Extracted page text data:
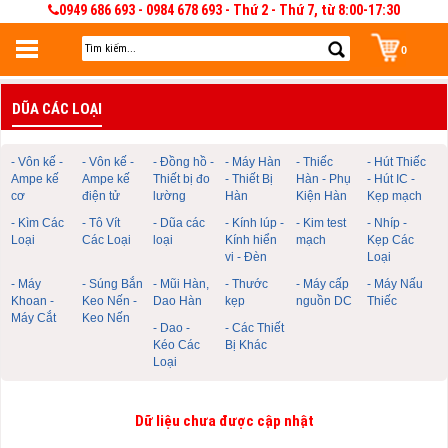
0949 686 693 - 0984 678 693 - Thứ 2 - Thứ 7, từ 8:00-17:30
0
Đăng nhập
DŨA CÁC LOẠI
Đăng nhập để lưu giỏ hàng 30 ngày. Có thể sửa và quản lý giỏ hàng và đơn
hàng
- Vôn kế -
- Vôn kế -
- Đồng hồ -
- Máy Hàn
- Thiếc
- Hút Thiếc
Ampe kế
Ampe kế
Thiết bị đo
- Thiết Bị
Hàn - Phụ
- Hút IC -
cơ
điện tử
lường
Hàn
Kiện Hàn
Kẹp mạch
- Kìm Các
- Tô Vít
- Dũa các
- Kính lúp -
- Kim test
- Nhíp -
Loại
Các Loại
loại
Kính hiển
mạch
Kẹp Các
vi - Đèn
Loại
- Máy
- Súng Bắn
- Mũi Hàn,
- Thước
- Máy cấp
- Máy Nấu
Khoan -
Keo Nến -
Dao Hàn
kẹp
nguồn DC
Thiếc
Máy Cắt
Keo Nến
- Dao -
- Các Thiết
Kéo Các
Bị Khác
Loại
Dữ liệu chưa được cập nhật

*Problem*
Repeat exactly, please: transcribe each entry and leave out the pictures.

*Completed exercise*
0949 686 693 - 0984 678 693 - Thứ 2 - Thứ 7, từ 8:00-17:30
0
Đăng nhập
DŨA CÁC LOẠI
Đăng nhập để lưu giỏ hàng 30 ngày. Có thể sửa và quản lý giỏ hàng và đơn
hàng
- Vôn kế -
- Vôn kế -
- Đồng hồ -
- Máy Hàn
- Thiếc
- Hút Thiếc
Ampe kế
Ampe kế
Thiết bị đo
- Thiết Bị
Hàn - Phụ
- Hút IC -
cơ
điện tử
lường
Hàn
Kiện Hàn
Kẹp mạch
- Kìm Các
- Tô Vít
- Dũa các
- Kính lúp -
- Kim test
- Nhíp -
Loại
Các Loại
loại
Kính hiển
mạch
Kẹp Các
vi - Đèn
Loại
- Máy
- Súng Bắn
- Mũi Hàn,
- Thước
- Máy cấp
- Máy Nấu
Khoan -
Keo Nến -
Dao Hàn
kẹp
nguồn DC
Thiếc
Máy Cắt
Keo Nến
- Dao -
- Các Thiết
Kéo Các
Bị Khác
Loại
Dữ liệu chưa được cập nhật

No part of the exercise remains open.